Das Vier‑Stunden‑Bild neigt in die andere Richtung: Eine inverse Kopf‑Schulter‑Formation, ein häufiges Bodenbildungssignal, deutet auf einen möglichen weiteren Schub von den aktuellen Niveaus aus hin. Ein solches Setup markiert üblicherweise das Ende eines Abwärtstrends und legt nahe, dass Verkäufer den Griff verlieren, den sie während eines langen Rückgangs auf den Chart hatten. Zunächst muss der Kurs jedoch den nahegelegenen Widerstand überwinden.
Ein klarer Schlusskurs über dieser Linie würde das bullische Szenario stärken.
Story steht unter konstantem Verkaufsdruck
Eine Accumulation‑/Distribution‑Messung legt nahe, dass Anleger vom Anstieg nicht überzeugt sind, da der Indikator verfolgt, ob stetig Kapital in einen Vermögenswert fließt oder leise abfließt. Auf höheren wie niedrigeren Zeitrahmen haben Trader nennenswerte Volumina abgeladen – ein Zeichen dafür, dass einige Inhaber die Stärke nutzten, um in die frische Käufernachfrage hinein zu verkaufen. Dieser Abfluss schwächt die Rallye.

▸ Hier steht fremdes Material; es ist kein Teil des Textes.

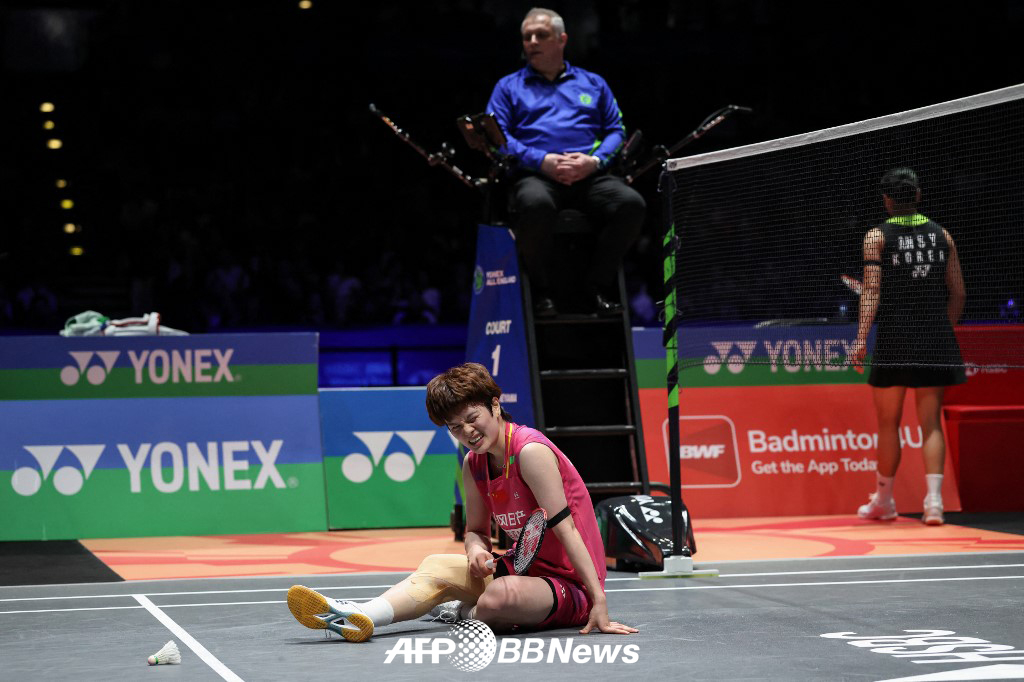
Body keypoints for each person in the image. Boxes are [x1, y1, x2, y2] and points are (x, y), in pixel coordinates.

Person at [287, 362, 637, 641]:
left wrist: (599, 600)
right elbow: (475, 531)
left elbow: (568, 529)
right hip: (522, 567)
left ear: (495, 406)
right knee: (436, 565)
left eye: (472, 419)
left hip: (571, 585)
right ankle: (360, 614)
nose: (467, 432)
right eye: (455, 428)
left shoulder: (529, 452)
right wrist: (475, 551)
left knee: (501, 596)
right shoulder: (474, 464)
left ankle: (463, 611)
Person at [487, 8, 645, 316]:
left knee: (631, 204)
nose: (532, 41)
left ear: (562, 40)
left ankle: (597, 286)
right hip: (535, 176)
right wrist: (541, 160)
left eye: (541, 35)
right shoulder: (508, 87)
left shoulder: (593, 83)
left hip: (589, 175)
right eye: (527, 37)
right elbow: (498, 138)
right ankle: (540, 291)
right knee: (535, 205)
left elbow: (616, 130)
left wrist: (594, 161)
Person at [851, 168, 966, 526]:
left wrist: (860, 339)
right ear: (917, 195)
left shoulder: (876, 237)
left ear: (886, 200)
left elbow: (871, 291)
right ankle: (934, 503)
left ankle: (884, 501)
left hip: (895, 337)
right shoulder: (942, 234)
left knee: (889, 423)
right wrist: (943, 331)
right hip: (935, 337)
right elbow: (958, 292)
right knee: (931, 422)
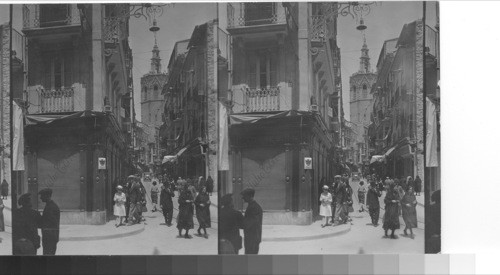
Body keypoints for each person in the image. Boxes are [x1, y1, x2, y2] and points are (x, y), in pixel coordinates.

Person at [39, 188, 60, 255]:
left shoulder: (50, 207)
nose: (40, 197)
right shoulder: (50, 205)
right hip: (50, 237)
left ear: (47, 196)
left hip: (49, 237)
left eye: (42, 196)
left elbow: (49, 222)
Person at [241, 188, 262, 254]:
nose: (243, 198)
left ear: (249, 196)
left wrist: (241, 223)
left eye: (244, 196)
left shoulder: (254, 207)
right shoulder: (252, 206)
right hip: (251, 238)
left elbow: (251, 223)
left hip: (253, 238)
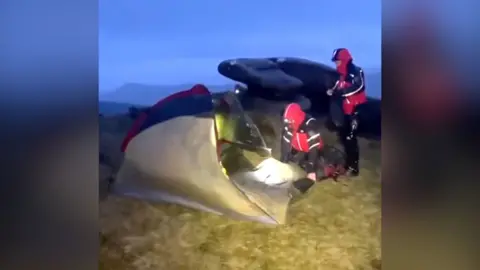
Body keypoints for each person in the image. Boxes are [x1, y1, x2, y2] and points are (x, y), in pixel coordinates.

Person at [327, 48, 367, 177]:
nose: (336, 64)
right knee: (344, 137)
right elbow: (338, 86)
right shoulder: (342, 75)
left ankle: (354, 168)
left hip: (356, 109)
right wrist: (332, 91)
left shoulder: (356, 71)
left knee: (351, 138)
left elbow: (360, 86)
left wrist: (342, 93)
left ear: (344, 59)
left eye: (337, 61)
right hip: (346, 110)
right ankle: (348, 164)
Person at [280, 103, 337, 192]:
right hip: (298, 148)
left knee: (317, 173)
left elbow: (313, 148)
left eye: (290, 122)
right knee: (293, 162)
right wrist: (283, 161)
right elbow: (286, 142)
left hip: (312, 149)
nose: (288, 125)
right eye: (286, 122)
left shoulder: (310, 125)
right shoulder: (288, 124)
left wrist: (311, 168)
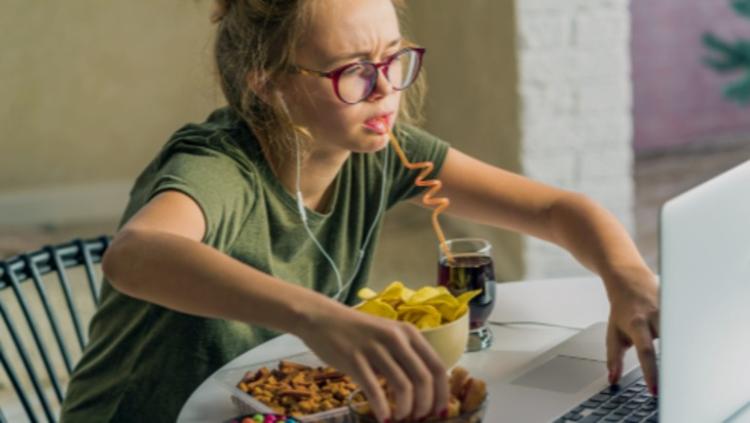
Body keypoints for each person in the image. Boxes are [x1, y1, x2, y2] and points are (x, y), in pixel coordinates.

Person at [60, 0, 660, 422]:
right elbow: (135, 255)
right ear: (266, 82)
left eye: (393, 59)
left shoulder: (381, 150)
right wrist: (319, 318)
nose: (386, 91)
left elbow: (556, 209)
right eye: (354, 72)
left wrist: (627, 275)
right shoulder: (218, 167)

Story ist das ganze Jahr über heftig in beide Richtungen ausgeschlagen. Der Token erholte sich Anfang 2026 von Niveaus nahe 1,50 US‑Dollar um fast 100 %, nur um anschließend wieder zu fallen, da die Netzwerkaktivität schwach blieb und die Zahl aktiver Konten stark zurückging. Er handelt nun bei etwa 0,31 US‑Dollar und liegt nach Marktkapitalisierung außerhalb der Top 150 – ein Bruchteil des Rekordhochs von über 15 US‑Dollar, das im September 2025 erreicht wurde.